Opini  

Hari Buruh untuk Siapa?

Oleh: Riyanto Basahona 

___________________________

HARI Buruh diperingati setiap 1 Mei sebagai simbol perjuangan kelas pekerja. Namun ironisnya, pada hari yang seharusnya menjadi momentum penghormatan tertinggi kepada buruh, justru mereka yang diliburkan bukan para buruh itu sendiri, melainkan para Pegawai Negeri Sipil dan pekerja kantoran. Sementara buruh pabrik, buruh harian, ojek daring, pedagang pasar, dan pekerja informal lainnya tetap bekerja seperti hari biasa. Pertanyaannya: untuk siapa sebenarnya Hari Buruh ini?

Inilah potret ketimpangan yang membentang lebar di sistem negara kita. Hari Buruh yang mestinya menjadi ruang refleksi dan penghargaan terhadap kerja keras jutaan buruh, justru menjadi hari libur nyaman bagi mereka yang tak berada dalam posisi paling tertekan dalam struktur ekonomi. Negara tampak gagap membedakan antara makna simbolik dan substansi keadilan.

Negara selalu mengklaim “berpihak pada buruh”, tapi fakta di lapangan berkata sebaliknya. Sistem pengupahan masih timpang, perlindungan hukum terhadap buruh lemah, dan kebijakan ketenagakerjaan seringkali lebih menguntungkan pengusaha. UU Cipta Kerja misalnya, menjadi bukti bagaimana regulasi dibuat bukan untuk mengangkat martabat buruh, tetapi justru memperpanjang penderitaan mereka melalui sistem kerja kontrak, outsourcing, dan upah murah.
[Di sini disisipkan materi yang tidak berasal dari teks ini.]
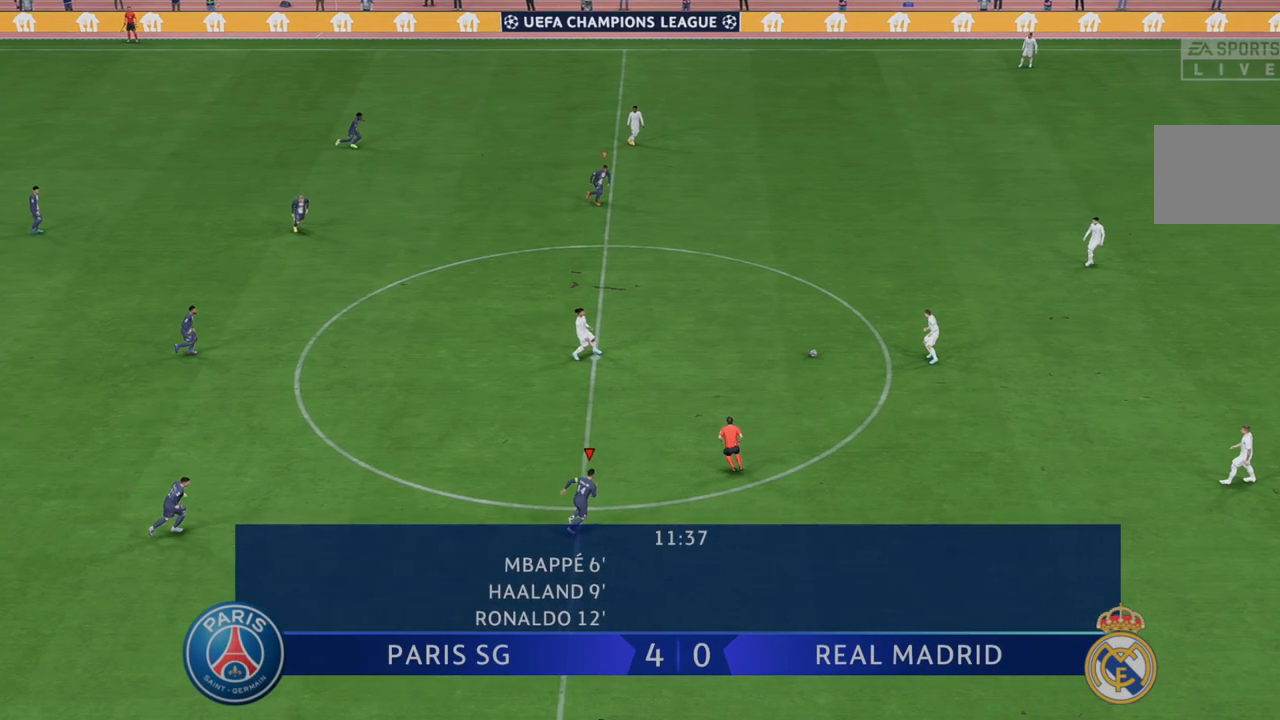
{"buttons": ["R2"], "left_stick": "right", "right_stick": "center", "events": [[333, "left_stick", "right"]]}
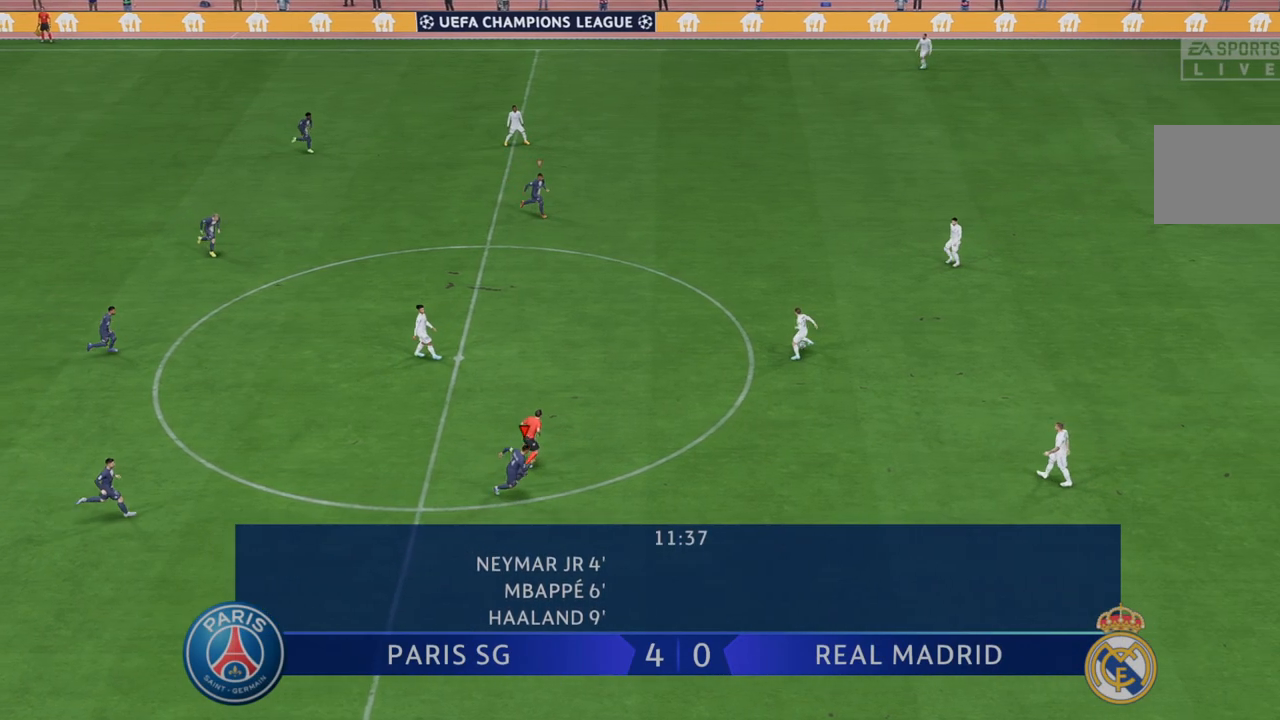
{"buttons": ["L1", "R2"], "left_stick": "right", "right_stick": "center", "events": [[333, "L1", "down"]]}
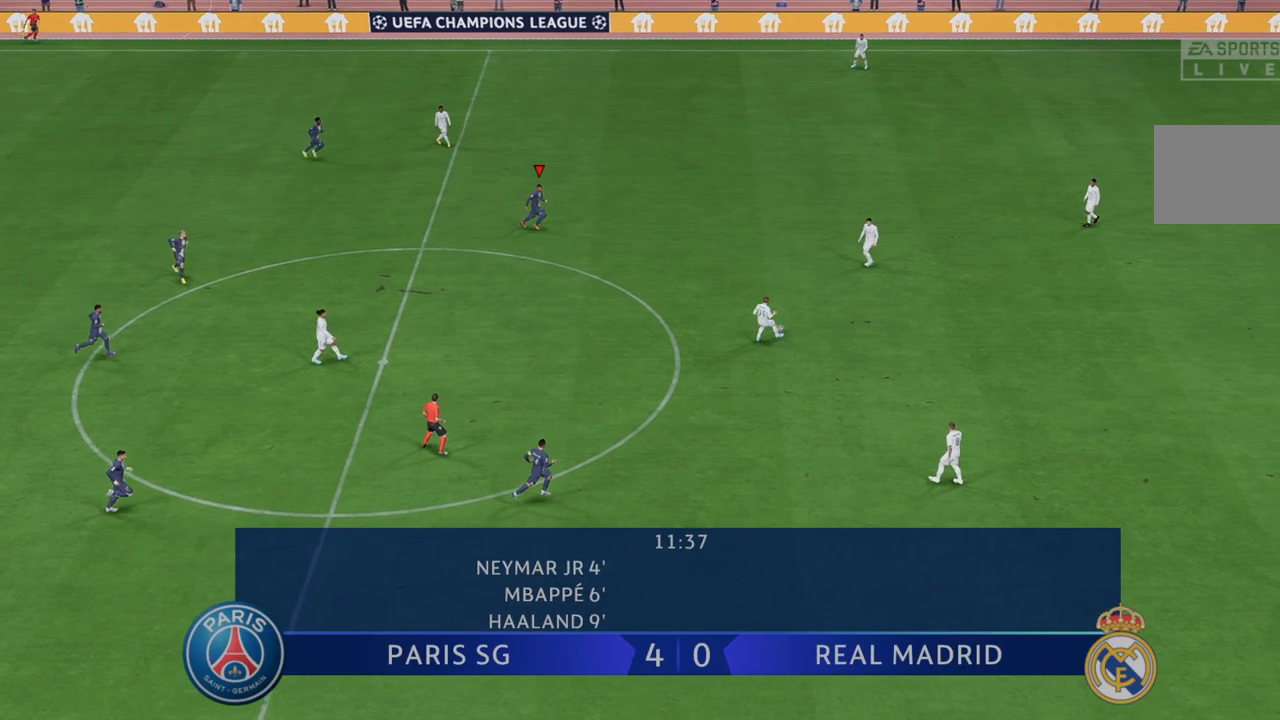
{"buttons": ["R2"], "left_stick": "right", "right_stick": "center", "events": [[67, "L1", "up"]]}
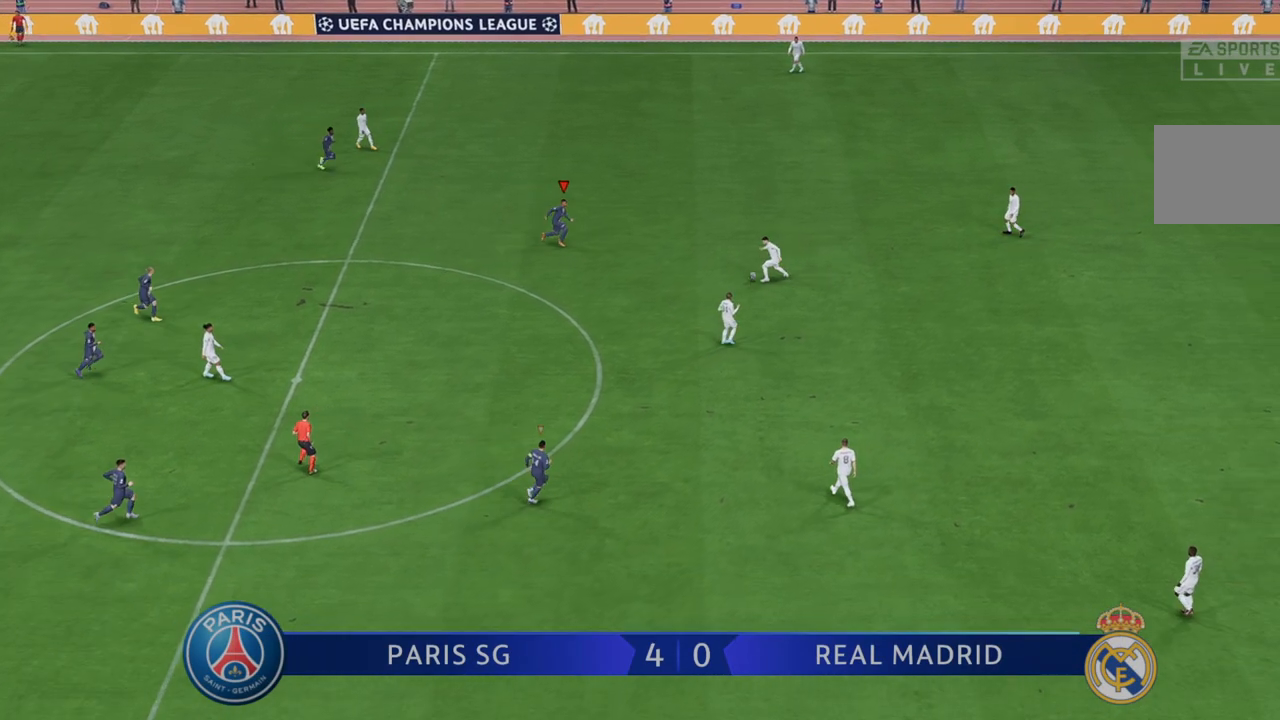
{"buttons": ["R2"], "left_stick": "down", "right_stick": "center", "events": [[67, "left_stick", "down"]]}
Belum lagi soal jaminan sosial yang tidak menjangkau semua lapisan. Jutaan buruh informal tidak terdaftar dalam BPJS Ketenagakerjaan, tidak memiliki perlindungan saat kecelakaan kerja, dan tidak mendapatkan tunjangan hari tua. Mereka tetap bekerja di Hari Buruh karena jika tidak bekerja, tidak makan. Sistem negara telah menciptakan realitas yang begitu brutal: buruh dipaksa memilih antara idealisme dan perut kosong.

Kondisi ini diperparah dengan minimnya kehadiran negara di titik-titik kerja riil. Buruh-buruh di sektor informal hampir tak pernah disentuh regulasi yang adil. Sementara itu, sektor formal pun tak lepas dari eksploitasi terselubung: target kerja yang mencekik, jam lembur yang tak dibayar layak, dan pemutusan hubungan kerja yang bisa terjadi kapan saja tanpa perlawanan.

Lebih menyakitkan lagi, saat para buruh turun ke jalan untuk menyuarakan haknya, mereka justru dicurigai, diawasi, bahkan dihadang aparat. Padahal, demokrasi memberi ruang bagi rakyat untuk bersuara. Tapi mengapa suara buruh selalu dianggap ancaman? Apakah negara hanya akan mendengar jika yang berbicara adalah pemilik modal dan elite birokrasi?

Kita hidup dalam sistem yang memuja pertumbuhan ekonomi tetapi menindas tenaga penggeraknya. Pemerintah bangga dengan angka investasi, pembangunan, dan ekspor, tapi menutup mata pada fakta bahwa semua itu dibangun di atas keringat buruh yang tak pernah benar-benar dihargai. Negara menikmati hasil kerja buruh, tapi enggan hadir saat mereka menuntut hak dasar.

Hari Buruh seharusnya bukan hari libur, tapi hari kesadaran kolektif: bahwa negara ini dibangun oleh kerja, bukan oleh kekuasaan. Kita harus berhenti memperingatinya sebagai formalitas. Saat para buruh masih harus bekerja di hari perjuangan mereka sendiri, maka jelas: ada yang salah dengan sistem kita.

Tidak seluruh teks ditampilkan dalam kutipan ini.